Breaking! Can I get some advice.
So I have been drugged and molested with the luck of not being raped because of people who were around the scene where this happened. Not too mention abused because the guy was as drugged as me.
Now recently I've felt like shit. I feel as if I'm always being compared to someone in some aspects, making me feel belittled.
I also have sisters doing things behind my parents back weighing it all on me to makes sure they don't get caught.
I feel cornered. I want to tell my parents about the abuse that occurred to me not so long ago. I want to tell them, but I don't want to see this person again he was a college student and honestly he made this mistake too and I don't want to report him. I want to tell my parents so they can know, but not so they can force me to report this guy.

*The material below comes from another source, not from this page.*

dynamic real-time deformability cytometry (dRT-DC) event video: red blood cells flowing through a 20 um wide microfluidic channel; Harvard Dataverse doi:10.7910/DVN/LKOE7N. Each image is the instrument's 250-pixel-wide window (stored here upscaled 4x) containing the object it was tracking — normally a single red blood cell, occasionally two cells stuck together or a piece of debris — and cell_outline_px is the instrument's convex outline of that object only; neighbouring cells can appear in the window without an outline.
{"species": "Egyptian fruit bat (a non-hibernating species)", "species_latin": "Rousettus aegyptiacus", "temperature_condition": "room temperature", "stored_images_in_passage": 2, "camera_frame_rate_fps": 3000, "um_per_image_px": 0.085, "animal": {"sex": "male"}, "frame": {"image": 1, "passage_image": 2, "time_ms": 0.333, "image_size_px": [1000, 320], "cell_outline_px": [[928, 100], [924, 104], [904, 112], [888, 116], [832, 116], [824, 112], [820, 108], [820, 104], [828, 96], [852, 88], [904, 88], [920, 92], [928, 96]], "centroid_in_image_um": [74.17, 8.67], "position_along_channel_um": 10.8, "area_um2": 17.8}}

Should I go about it, would it even help, I feel it would but my parents are so distant from me we can't even have small talk. I'm just there to them, I know they love me, but they don't believe in me.
As you can tell it's a load that's breaking me I can't keep this up. My only options, I feel are to move out and find peace of mind in a new environment where I can learn to love myself. But I'm not sure if this is what I should only do. And honestly all this plus I'm a lesbian who's had numerous boyfriend of which have helped me learn men aren't what I'm into. I feel so outcast, and different from my family, so much so I feel like I'm pushing myself away. It's definitely easier than telling them.
And honestly I need an outsiders point of view so plz anything would help.